* _AIM OF THE TASK_: Copy out each of the rows below with every "chart" changed to "graph" and nothing else altered. Omit the pictures.

* _MATERIALS PROVIDED_:
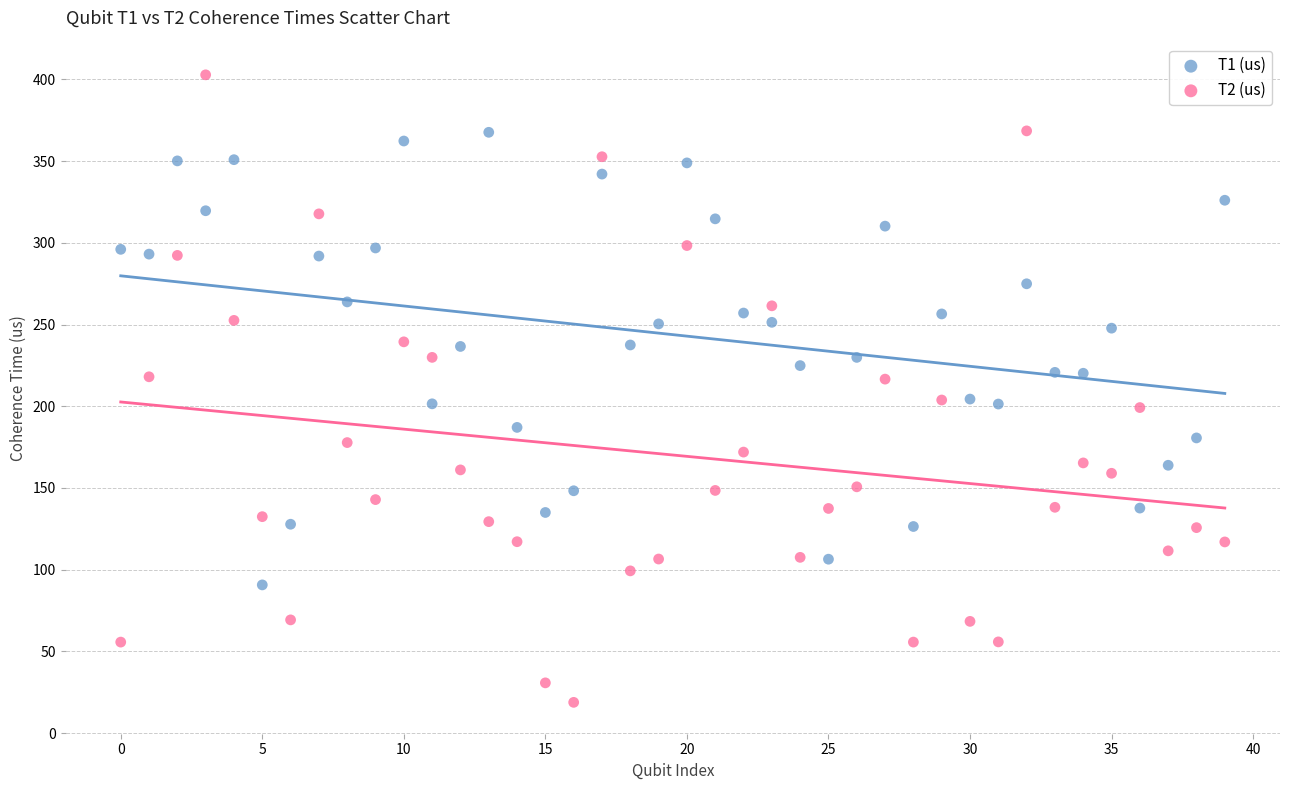

What are all the series names shown in the legend?

T1 (us), T2 (us)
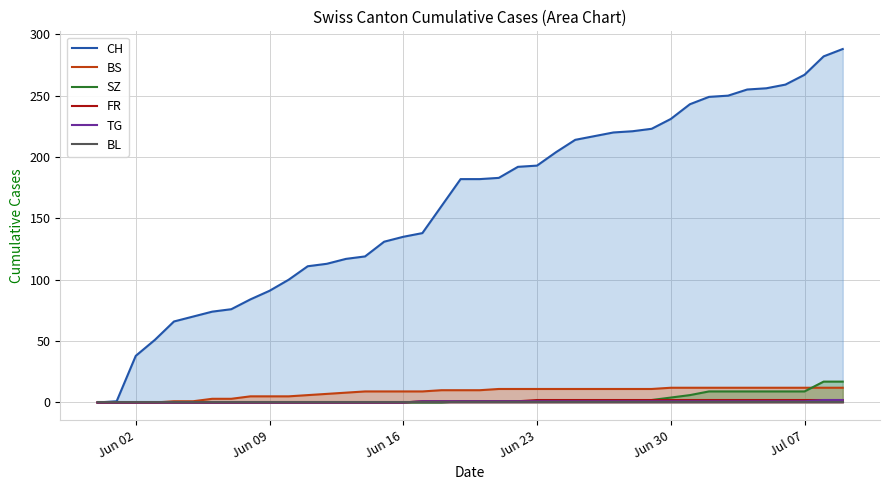

At which category does the chart reach its minimum across all series?

Jun 02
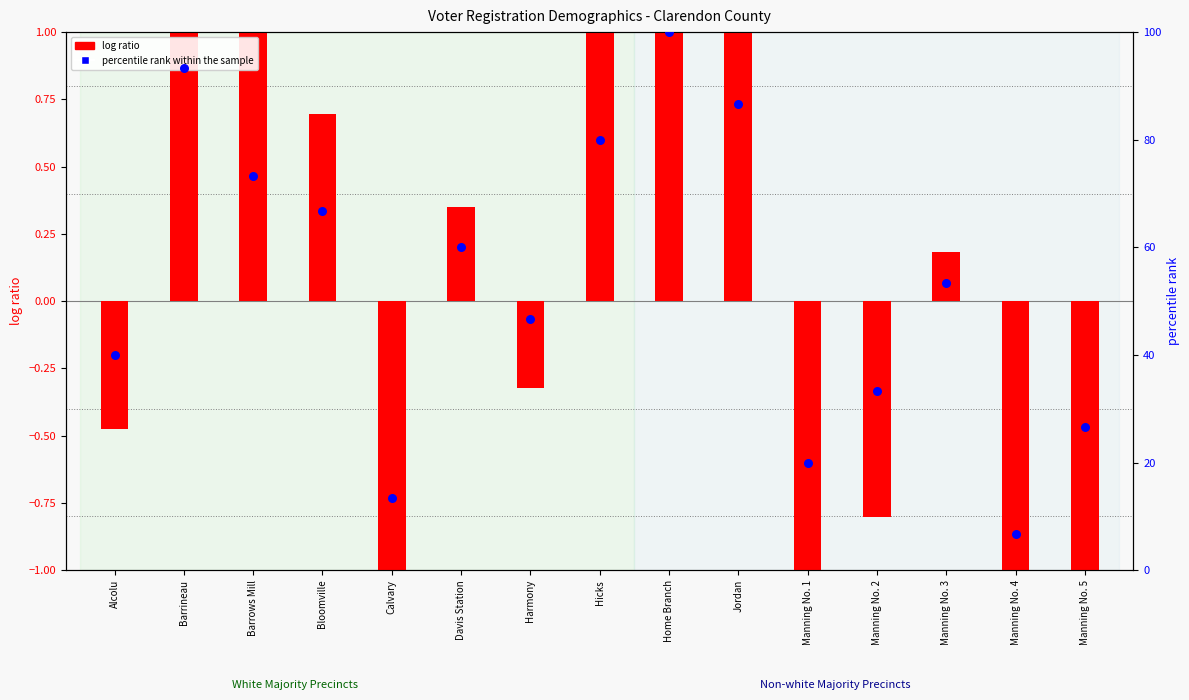

Which series contains the lowest Y value?

log ratio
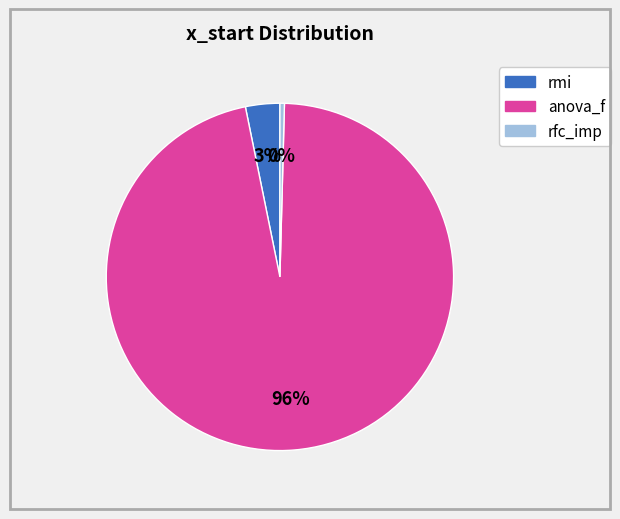

True or false: anova_f accounts for 96% of the total.

True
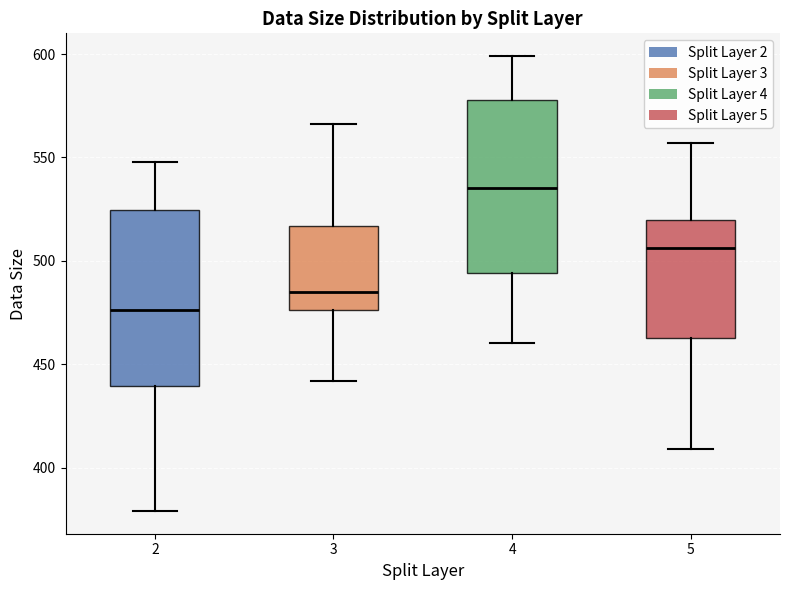

Reading left to right, transcribe this box plot: for each box, give where its median line is, the range the box spans, and where its two whiskers end, as read against the y-axis. The values are not printed on the chart, so give them approximately, as read against the axis.

2: median 475, box 440 to 525, whiskers 380 to 550
3: median 485, box 475 to 515, whiskers 440 to 565
4: median 535, box 495 to 580, whiskers 460 to 600
5: median 505, box 465 to 520, whiskers 410 to 555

* _RESULT OF THE TASK_:
What are all the series names shown in the legend?

T1 (us), T2 (us)

At which category does the graph reach its minimum across all series?

Jun 02

Which series contains the lowest Y value?

log ratio

True or false: anova_f accounts for 96% of the total.

True

Reading left to right, transcribe this box plot: for each box, give where its median line is, the range the box spans, and where its two whiskers end, as read against the y-axis. The values are not printed on the graph, so give them approximately, as read against the axis.

2: median 475, box 440 to 525, whiskers 380 to 550
3: median 485, box 475 to 515, whiskers 440 to 565
4: median 535, box 495 to 580, whiskers 460 to 600
5: median 505, box 465 to 520, whiskers 410 to 555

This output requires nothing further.